§ STUDY TEXT
= Beginning of Section =

Further, the upper journal bearing 36 is an example of a “first upper journal bearing,” the lower journal bearing 37 is an example of a “first lower journal bearing,” the upper journal bearing 38 is an example of a “second upper journal bearing,” the lower journal bearing 39 is an example of a “second lower journal bearing,” the upper journal bearing 40 is an example of a “third upper journal bearing,” and the lower journal bearing 41 is an example of a “third lower journal bearing” in the present disclosure.

Fine gaps are formed between the journal bearings 36-45 and the crank journals 11-15 such that the crankshaft 1 is rotatable about the axis Ax1 and oil film is formable therein. As an oil supply port for the formation of the oil film, an oil hole connected to the oil gallery 46 is formed in each of the upper journal bearings 36, 38, 40, 42, and 44. That is, in the crankshaft bearing structure 100 according to this embodiment, oil is supplied to between the journal bearings 36-45 and the crank journals 11-15 through the oil holes formed in all of the upper journal bearings 36, 38, 40, 42, and 44, respectively.

The oil gallery 46 is an oil passage formed in the cylinder block CB, and is connected to the oil pump 47 which supplies oil in the oil pan to the oil gallery 46. Note that in this embodiment so-called low-viscosity oil is adopted as the oil. In detail, oil of 0W-8 to 0W-30 in the SAE (Society of Automotive Engineers, Inc.) grade is adopted.

= End of Section =

§ SUPPLIED DATA
= Beginning of Section =

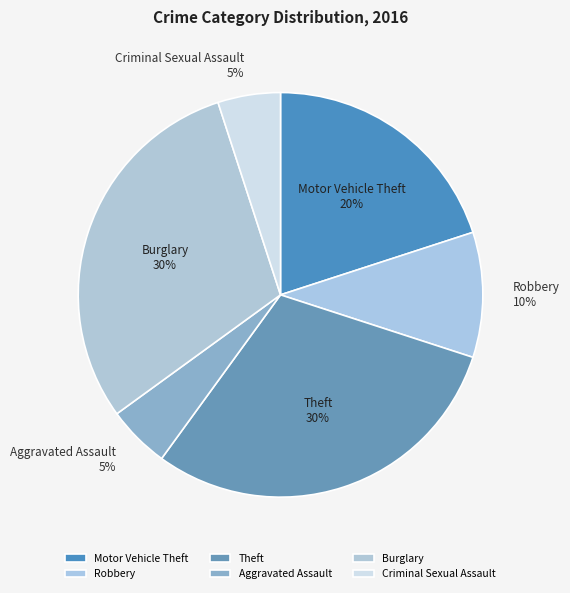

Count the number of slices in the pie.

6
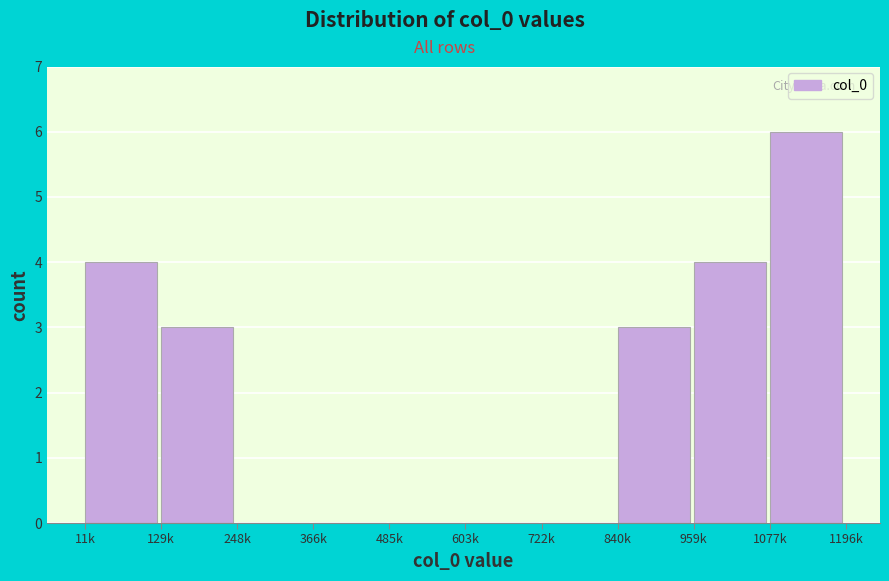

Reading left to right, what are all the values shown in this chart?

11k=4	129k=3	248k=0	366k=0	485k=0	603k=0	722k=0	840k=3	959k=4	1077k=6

= End of Section =

§ ACTIVITY 1
In the crankshaft bearing text, what SAE grade range of oil is adopted?
§ ACTIVITY 2
Extend the crankshaft bearing text past its final sentence.
The listing comes from a separate source.

§ RESPONSE AREA 1
0W-8 to 0W-30

§ RESPONSE AREA 2
The crankshaft 1 according to this embodiment has in-shaft oil passages 48-53 which are oil passages formed inside the shaft. The in-shaft oil passages 48-53 of the crankshaft 1 are described with reference to FIG. 2.

As illustrated in FIG. 2, an opening is not formed in outer circumferential surfaces 11a, 13a, and 15a of the #1, #3, and #5 crank journals 11, 13, and 15. On the other hand, openings 12b and 14b are formed in outer circumferential surfaces 12a and 14a of the #2 and #4 crank journals 12 and 14, respectively. The opening 12b is an opening from which oil is entered into the in-shaft oil passage 48, and the opening 14b is an opening from which oil is entered into the in-shaft oil passage 51.

The in-shaft oil passage 48 is formed to extend perpendicularly to the axis Ax1 of the crankshaft 1 from the outer circumferential surface 12a of the crank journal 12. Inside the crankshaft 1, the in-shaft oil passage 48 is connected to the two in-shaft oil passages 49 and 50 which are formed to extend obliquely to the axis Ax1 of the crankshaft 1.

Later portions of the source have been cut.